A Rússia tem um pouco de tudo para oferecer. Quem gosta de estar na natureza, tem a península de Kamchatka com os seus ursos, caranguejos gigantes deliciosos e vulcões activos. Quem quer história, tem as cidades históricas à volta de Moscovo com os seus mosteiros medievais e, quem quer cultura, tem São Petersburgo com os seus teatros e museus. E se houver alguém que queira saber qual a sensação de passear por entre instalações fabris soviéticas com uns fresquinhos -50º no inverno, tem sempre Norilsk.
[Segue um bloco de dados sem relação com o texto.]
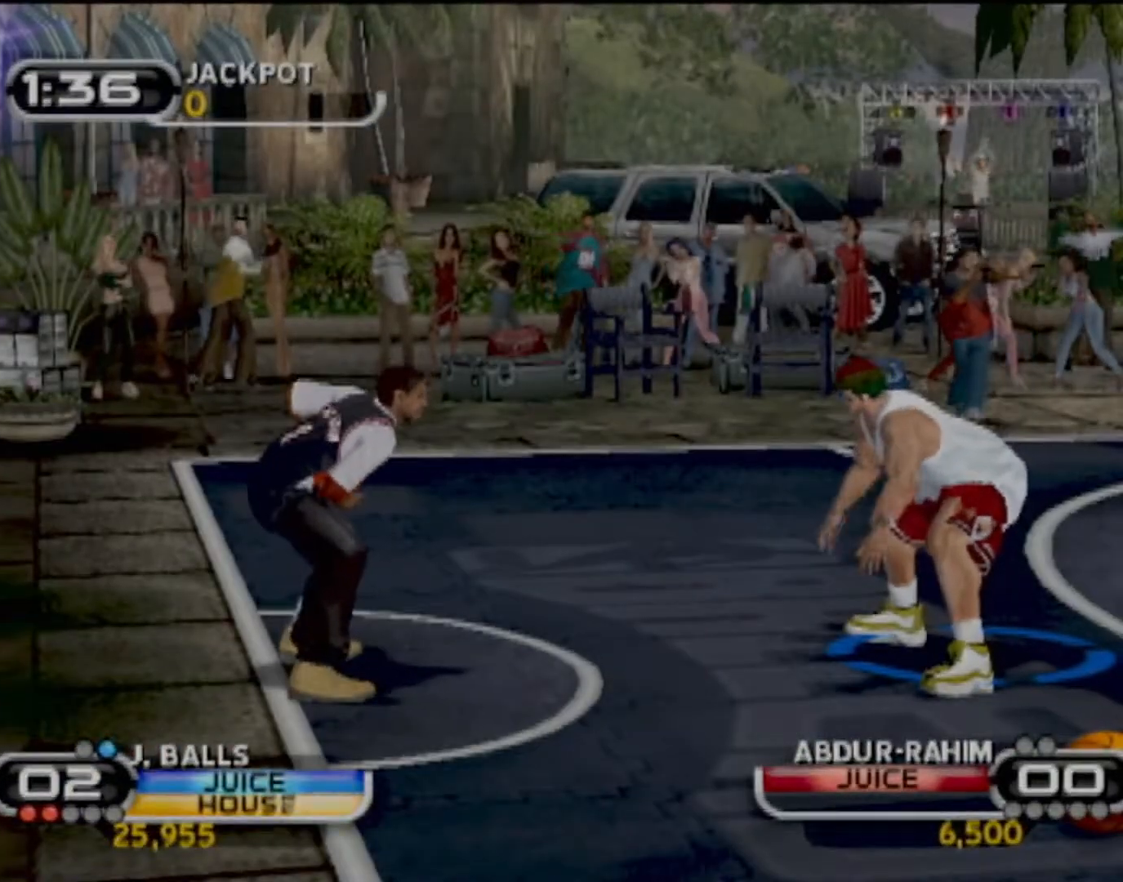
{"buttons": [], "left_stick": "up-right", "events": [[133, "CIRCLE", "up"], [200, "CIRCLE", "down"], [333, "CIRCLE", "up"]]}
Tanta diversidade não se aplica apenas à geografia ou urbanidade mas também ao marketing. Esta obscura ciência oferece um pouco de tudo. Tal como a investigação científica alberga também pessoas interessadas nos efeitos da utilização regular de calças de poliéster, algodão ou lã na vida sexual dos ratos e dos humanos (prémio IgNobel 2016 na categoria “Reprodução”), também há marketing para todos os bolsos e inteligências. Se na Rússia encontramos o mesmo grau de sofisticação no marketing que encontramos em qualquer país, temos também versões mais baratas e bastante mais irritantes.
Talvez a mais célebre seja a utilização de indivíduos com megafones que passam o dia à frente das lojas a anunciar os seus produtos. Em artérias mais movimentadas, vários destes declamadores profissionais competem num mesmo espaço físico no passeio, misturando assim as suas estridentes algaraviadas para (reduzido) benefício do consumidor. O pregão das melhores taxas de câmbio esgrima com o anúncio da espetada de carne a bom preço; o clamor pelo passeio pelos canais troveja por sobre o convite para um bar de strip. Algumas lojas e restaurantes dispensam o humano e colocam altifalantes directamente na fachada.
Dentro de portas a coisa não melhora. Tive um dia o infortúnio de entrar num restaurante que tinha a televisão e o rádio ligados simultaneamente, cada um com seu programa; não é o tipo de acompanhamento sonoro que ambicionamos para a nossa refeição. Só que de quando em vez há programas de marketing de rua que trazem grandes vantagens para o consumidor.
Ao pé de minha casa há uma simpática loja gerida por um simpático casal que nos providencia com iguarias como queijo suíço e baguettes, entre outras coisas boas. Recentemente começou a distribuir carne de alta qualidade e, para estimular a adopção e gerar notoriedade, teve a excelente ideia de convidar o empreendedor que produz esta carne para uma demonstração de rua.
O simpático homem aquiesceu e lá se pôs na rua a grelhar. Este senhor tinha tido várias empresas na área das TIs, até que um dia decidiu investir em carne de qualidade.
Já agora, importa dizer que, por tradição, a carne russa e o seu queijo não são particularmente bons nem têm a mesma escola que a carne tem na América do Norte ou do Sul ou que o queijo tem em França ou na Suíça. A cozinha russa não pressupõe o bife.
E esta sua nova paixão trouxe muita alegria, pelo menos à minha rua.
Logo ali à volta dele se juntou uma multidão verdadeiramente sui generis.
Eu e o meu amigo belga, descendente da aristocracia russa, um típico indivíduo do bairro com fato de treino e boné, um outro investidor em TIs que detém várias empresas e tem amigos em Silicon Valley, o patriota russo com boina à Che, óculos redondos e longa barba patriarcal e um estranho casal, em que o homem era francês e a esposa russa. Não é isso que é estranho, claro está, mas antes o facto de ela não falar francês e ele não falar russo. A avaliar pela cara dos dois, talvez nem através da linguagem do amor se conseguem entender.
Falou-se de carne e de política, e bebeu-se com galhardia.
Este é um marketing mix que finalmente dá prazer a alguém.
Muito se tem falado sobre o desaparecimento do comércio de rua e a preferência pelos grandes espaços comerciais.
Conselho – alimentem as gentes e têm o sucesso garantido.